YouTube will stage its first awards show of any kind on Sunday, entering the crowded field of music awards shows with the YouTube Music Awards.
The video behemoth has given Spike Jonze near-complete creative freedom to orchestrate the festivities, which comedians Jason Scwartzmann and Reggie Watts will co-host.
Jonze has decided that he will shoot each performer, a group that includes Eminem, Arcade Fire and Lindsey Stirling, as if it were a music video.
That has made for a frantic week of preparations, but TheWrap spoke with YouTube’s marketing chief Danielle Tiedt about the company’s first awards show.
So why did YouTube want to stage an awards show?
I’ve been asking myself that question all day. [Laughs]. We’ve been thinking about it for a couple years. The time just seemed right. There have been a lot of changes in the music industry and the music landscape. The time just seemed right to celebrate YouTube’s role in the ecosystem and bring the fan to the center.
What is YouTube’s role?
YouTube plays a lot of roles in that ecosystem today. Billboard just took views into account for their rankings. We saw Baauer, who has been around forever, go to the top as soon as “Harlem Shake” came out. We are defining what is hot or not.
Our other role is putting the fan at the center of what they listen to. People want more and more control over when and how they listen.
Google has data for everything. Do you know who is voting for the awards? Whether it’s the fans of a Lindsey Stirling or those of mainstream artists?
One of the crazy things you see is how big the global viewing audience is. We had five shows leading up to New York and if you look at the voting you see Thailand and the Philippines are voting like crazy.

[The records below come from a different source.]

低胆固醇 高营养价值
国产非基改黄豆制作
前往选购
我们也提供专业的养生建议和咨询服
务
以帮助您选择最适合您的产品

We have a disproportionate numbers of views from the Philippines. That’s a huge thing for people like Lindsey Stirling to be able to reach a global audience.
When I spoke with Stirling earlier this week, she pointed out that there’s still a stigma against “YouTube stars” like her. Can this show help with that?
The difference is mainstream fame, and a big part of the show is how do we help get more promotion around the independent artists born and bred on YouTube? How do we make those voices that are so popular with so many people heard by a wider community.
Spike Jonze is shooting the performances like music videos. What are you going to do with those videos?
After the live stream, they will be available like all other YouTube videos. All viewership that happens after the show is as important as the live stream.
How motivated is YouTube to stream live programming? Awards shows, sporting events – these are the province of television?
Live is a huge part of the platform. We have a self-service feature for creators. Any creator who wants to do live programming can. It’s a big area of investment for us. Not all things make sense, but there are times where you want to be part of the water cooler moment. That has to be a big part of how we think about the future.
So NFL rights in 2017?
For those of you that are into that kind of thing. [Laughs].